6. Tag: Øyra – Eikrem (105km)

Der Tag begann schön. Immer am Wasser entlang mit fast perfekten Ausblicken. Warum nur fast perfekt?

Aus irgendeinem Grund liegt trotz des guten Wetters in alle Blickrichtungen eine Art Schleier über der Landschaft.

Norwegen scheint für heute die Steigungen vergessen zu haben. Doch gegen Mittag mache ich wenige Kilometer vor der ersten Fähre mit einem anderen Feind des Reiseradlers Bekanntschaft. Dem Gegenwind. Ich hätte mich nicht so über die bisherige Windstille so freuen sollen.

Und dann beginnt der ekelhafte Teil des Tages. Die Straße 61, Steigungen und Gegenwind.

Die 61 ist stark befahren, eher schon überlastet und wie alle von mir befahrenen Straßen in Norwegen zu schmal für den Verkehr.

Also die Autos können mich nicht großzügig passieren. Also wie zuckele ich den Berg hoch ohne im Weg zu sein, aber auch keine Verführung zu sein, knapp zu überholen.

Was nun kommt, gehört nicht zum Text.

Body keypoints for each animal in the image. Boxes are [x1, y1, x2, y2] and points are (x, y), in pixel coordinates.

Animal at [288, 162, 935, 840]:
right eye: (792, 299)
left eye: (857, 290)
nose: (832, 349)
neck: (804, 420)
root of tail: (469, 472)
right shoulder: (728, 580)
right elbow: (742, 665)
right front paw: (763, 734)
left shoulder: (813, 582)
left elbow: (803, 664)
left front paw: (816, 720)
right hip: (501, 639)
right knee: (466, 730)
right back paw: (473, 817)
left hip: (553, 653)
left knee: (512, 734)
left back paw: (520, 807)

Seit Tagen irritiert mich ein Knarzen am Rad. Der verdächtigte Brookssattel kann nach den üblichen Antiknarzmaßnahmen seine Unschuld beweisen. So allmählich fällt der Verdacht auf meinen Lenker. Wenn ich links belaste, knarzt es. Der Lenker will doch nicht brechen. Alles untersucht, geölt und festgezogen. Es knarzt trotzdem weiter. Aus irgendeinem Grund schenke ich einer Schraube meines Speedlifters meine Aufmerksamkeit, obwohl ich sie bisher noch nie wahrgenommen habe. Ich drehe die Schraube um eine Achteldrehung zu und plötzlich ist Ruh.

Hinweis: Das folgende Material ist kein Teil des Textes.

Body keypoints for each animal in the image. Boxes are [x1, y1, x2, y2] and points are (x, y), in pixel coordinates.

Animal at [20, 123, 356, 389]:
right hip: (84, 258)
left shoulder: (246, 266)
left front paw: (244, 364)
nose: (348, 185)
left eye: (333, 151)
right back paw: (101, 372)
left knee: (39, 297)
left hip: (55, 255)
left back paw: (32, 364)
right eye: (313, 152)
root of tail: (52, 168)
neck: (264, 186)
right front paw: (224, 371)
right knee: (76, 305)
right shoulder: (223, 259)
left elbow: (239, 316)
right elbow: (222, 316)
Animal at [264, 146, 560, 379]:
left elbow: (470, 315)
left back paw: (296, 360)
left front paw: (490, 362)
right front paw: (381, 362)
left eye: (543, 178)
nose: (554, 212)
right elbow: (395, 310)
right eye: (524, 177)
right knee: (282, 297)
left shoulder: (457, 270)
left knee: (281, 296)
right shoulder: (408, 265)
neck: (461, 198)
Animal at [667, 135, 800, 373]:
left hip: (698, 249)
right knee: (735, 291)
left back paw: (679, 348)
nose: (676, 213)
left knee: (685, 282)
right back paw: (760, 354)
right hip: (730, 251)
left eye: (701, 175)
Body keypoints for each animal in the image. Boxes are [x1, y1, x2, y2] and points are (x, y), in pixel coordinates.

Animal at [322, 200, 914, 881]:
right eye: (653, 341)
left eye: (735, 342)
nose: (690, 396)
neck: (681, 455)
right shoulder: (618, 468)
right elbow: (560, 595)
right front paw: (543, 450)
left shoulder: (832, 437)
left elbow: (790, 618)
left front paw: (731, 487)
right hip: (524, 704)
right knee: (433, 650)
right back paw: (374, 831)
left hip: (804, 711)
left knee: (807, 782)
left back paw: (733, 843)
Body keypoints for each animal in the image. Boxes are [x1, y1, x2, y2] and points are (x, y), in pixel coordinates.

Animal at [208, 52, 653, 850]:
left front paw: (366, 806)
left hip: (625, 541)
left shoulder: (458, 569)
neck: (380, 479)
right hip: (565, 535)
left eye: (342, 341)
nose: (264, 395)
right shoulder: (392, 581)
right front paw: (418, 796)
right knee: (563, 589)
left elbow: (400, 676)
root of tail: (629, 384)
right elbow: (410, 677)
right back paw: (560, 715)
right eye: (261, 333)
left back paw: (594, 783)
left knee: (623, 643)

Auch heute kann ich wieder feststellen, in Norwegen gibt es zwei Faktoren, die für das Temperaturempfinden endscheidend sind. Die Sonne, der Wind. Die Gradzahl ist eine marginale Größe. Ist es windstill, würde man am liebsten in das Meer springen, trotz der angesagten 17 Grad. Aber dann fährt der Wind daher und man möchte sich in seine Herbstschale werfen. In dieser Temperaturachterbahn wurde ich heute fröhlich herumgeworfen.

Eine weitere Sache habe ich heute gelernt. Man sollte beim Bezahlen auf der Fähre nicht von einem „bike“ sprechen, sondern von einem „bicycle“. Zu spät habe ich bemerkt, dass ich als Motorrad abgerechnet worden bin.